Il y a neuf ans, en 2005, Ang Lee était sacré à la cérémonie des Oscars en recevant la récompense du meilleur réalisateur pour Le secret de Brokeback Mountain. Le film, qui a également reçu l'Oscar du meilleur scénario adapté et celui de la meilleure musique, raconte une histoire d'amour. Celle d'Ennis et de Jack, deux jeunes hommes qui, durant l'été 1963, partent dans les montagnes du Wyoming, à Brokeback Mountain, pour garder un troupeau de moutons. Isolés au milieu d'une nature sauvage, leur complicité se transforme lentement en une attirance aussi irrésistible qu'inattendue. À la fin de la saison de transhumance, les deux hommes se séparent. Ennis se marie avec sa fiancée, Alma, tandis que Jack épouse Laureen. Quand ils se revoient quatre ans plus tard, un seul regard suffit pour raviver l'amour né à Brokeback Mountain.

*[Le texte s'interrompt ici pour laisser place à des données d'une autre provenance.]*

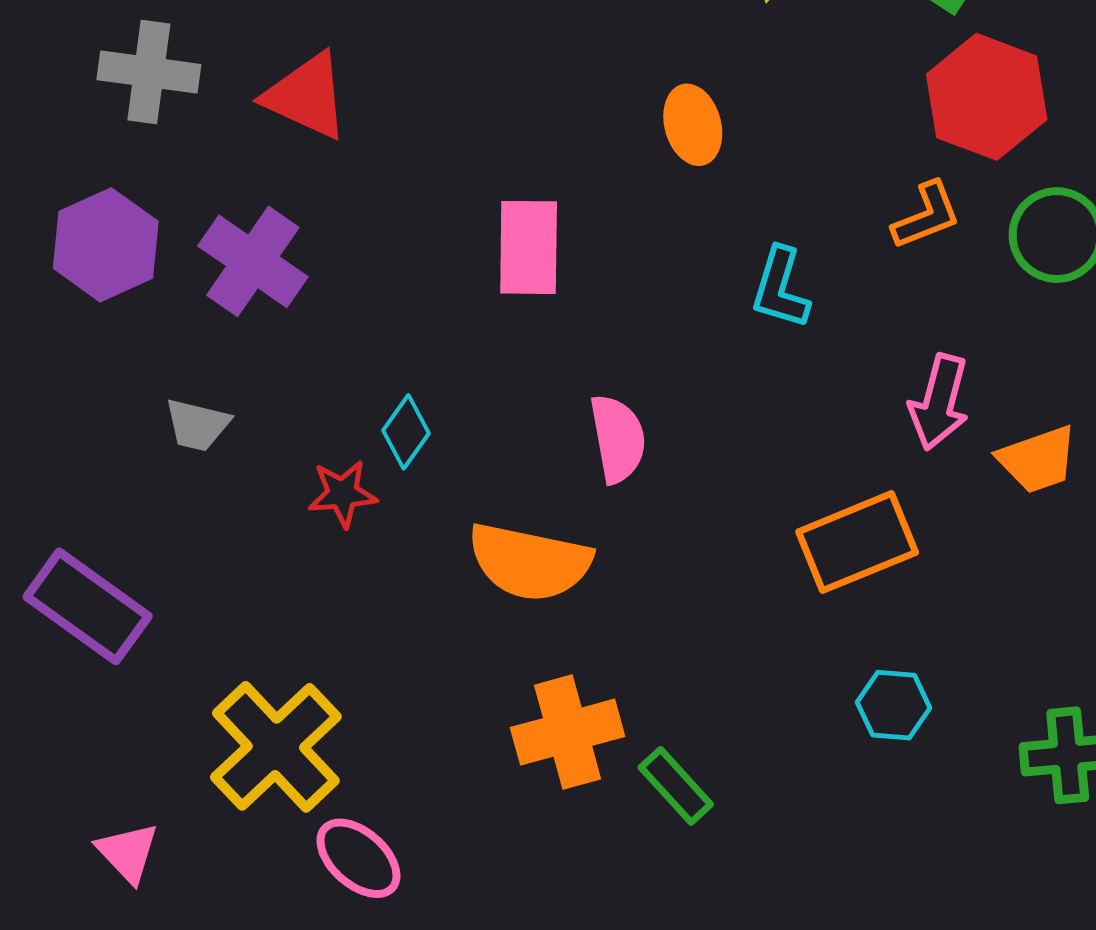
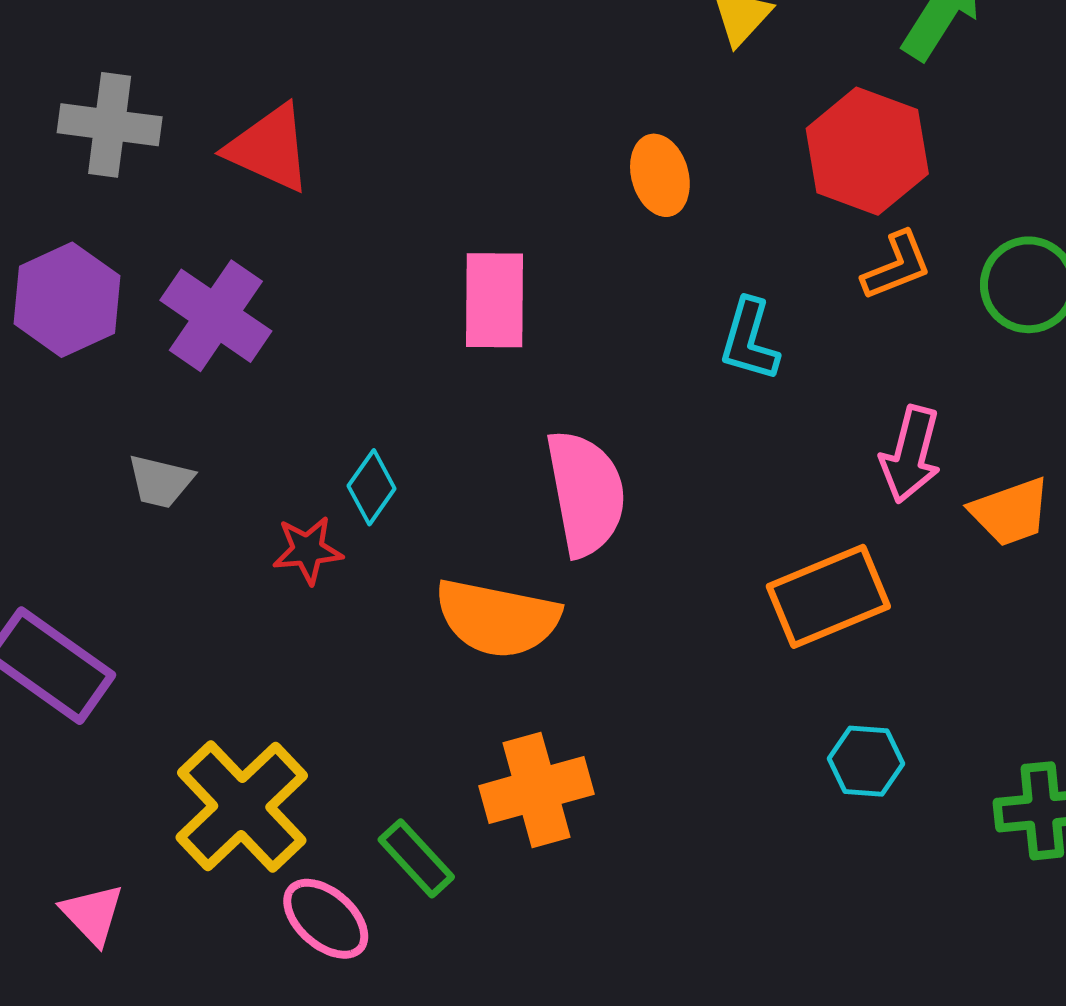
red hexagon: (987, 97) -> (867, 151), moved
pink semicircle: (618, 439) -> (586, 493), size x1.4
green rectangle: (676, 786) -> (416, 858), moved

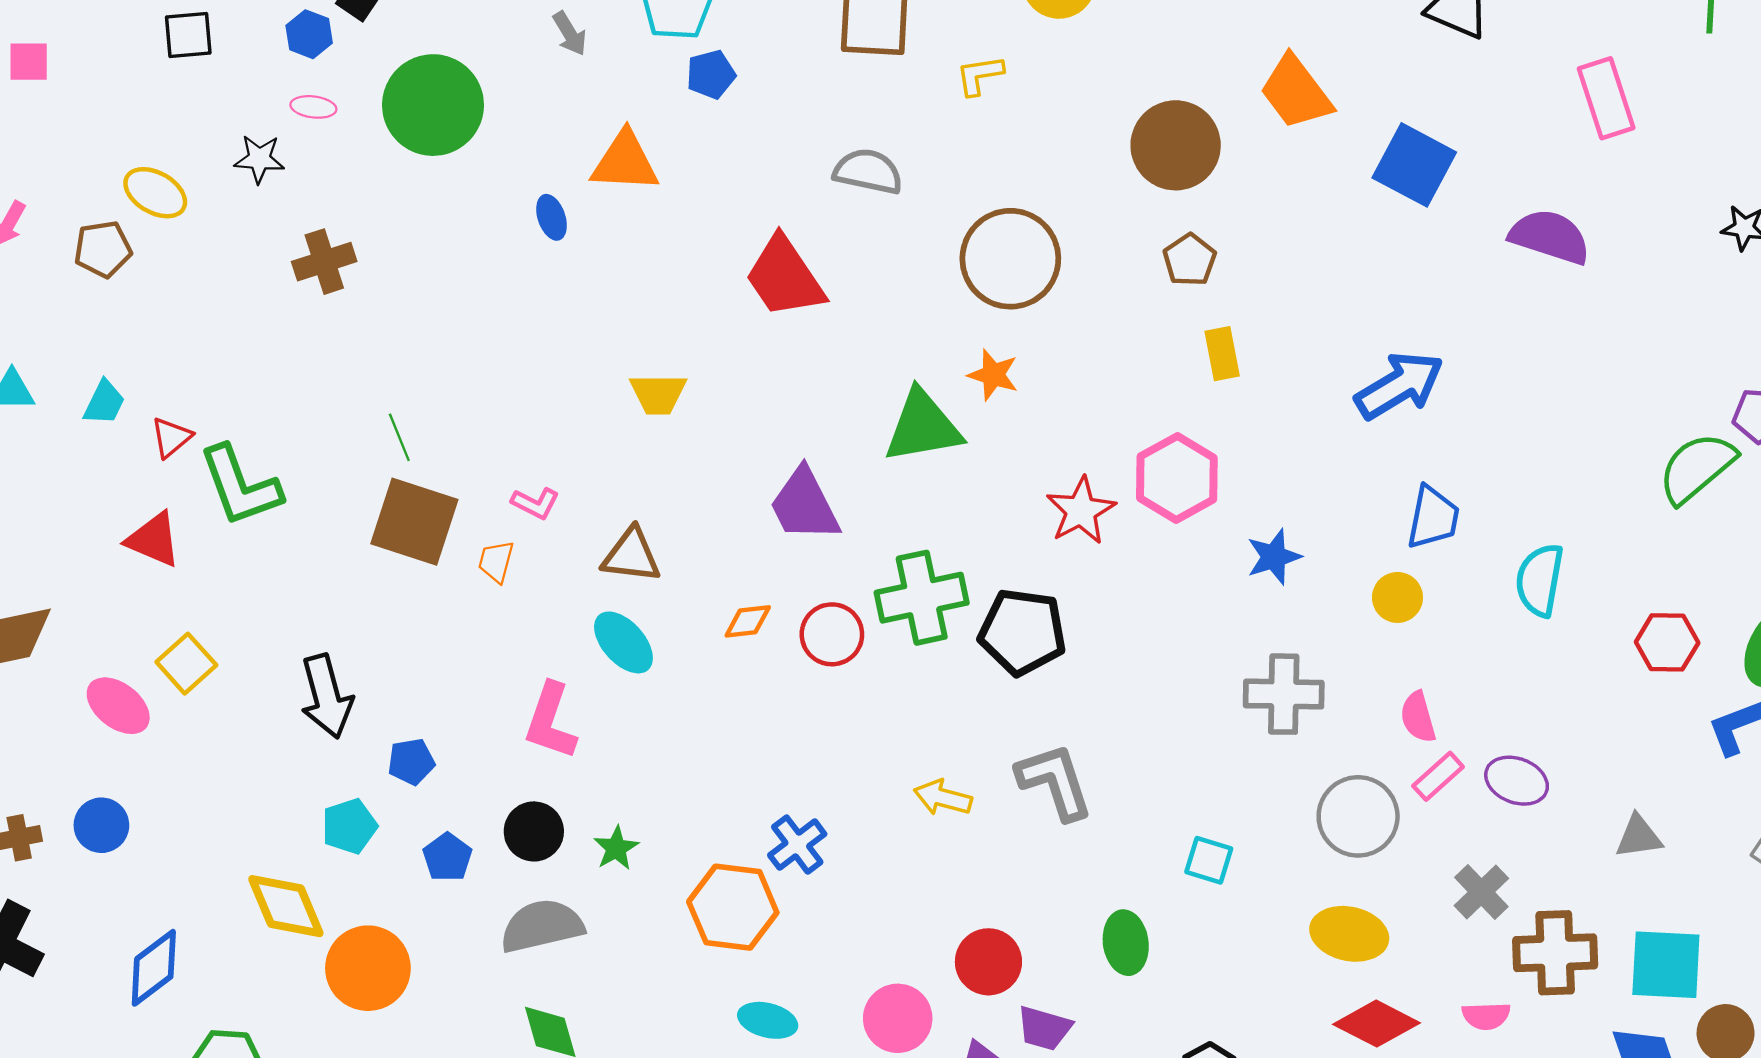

Une histoire aussi tragique qu'universelle adaptée d'une nouvelle d'Annie Proulx qui, après avoir été transposée à l'écran par le réalisateur de L'Odyssée de Pi, trouve naturellement une résonance dans le registre de l'opéra. Ce 28 janvier, et jusqu'au 11 février, se tiendra au Teatro Real de Madrid Brokeback Mountain l'opéra. L'œuvre d'Annie Proulx a été transposée en musique par le compositeur américain Charles Wuorinen, et a été aidé pour l'occasion de la romancière elle-même. « C'est une histoire impossible, tragique, typique à l'opéra : deux personnes qui vivent une relation interdite dans leur société, l'un d'eux étant en outre incapable de s'accepter tel qu'il est », explique Charles Wuorinien au Huffington Post. « La tragédie au cœur de cette pièce est qu'Ennis ne devient capable de s'exprimer et de s'accepter qu'une fois que Jack est mort, quand il est trop tard : il a tout perdu. »
Ensemble, Charles Wuorinen et Annie Proulx ont conçu un opéra de deux heures en deux actes, qui flirte délibérément avec l'érotisme. Sur scène, les personnages s'embrassent et s'enlacent en sous-vêtements. « La musique, le texte, la mise en scène ; tout cela est anti-sentimental. Il n'y a simplement pas de place pour le sentimentalisme, c'est une façon trop commode et trop malhonnête d'obtenir une réaction du public », a déclaré le compositeur à l'AFP.
Et si, selon Annie Proulx, l'histoire narrée sur la scène de l'opéra « reste la même » que celle filmée par Ang Lee en 2005, « la présentation est en tous points différente » du long-métrage. « Pour ceux qui ont lu la nouvelle et lu le film, ce sera un autre niveau d'intensité et de sentiment », prévient-elle. Pas question, ni pour Annie Proulx, ni pour Charles Wuorinen, de faire de l'histoire d'amour entre Ennis et Jack une œuvre militante en faveur des droits homosexuels. « Notre intention n'a jamais été de créer une pancarte ou une célébration de ce que signifie être homosexuel », a déclaré l'auteure au Huffington Post. « Il ne s'agit pas de parler d'un amour gay. Il s'agit d'une relation, qui, dans ce cas, s'exprime à travers la passion entre deux hommes », confirme Charles Wuorinen.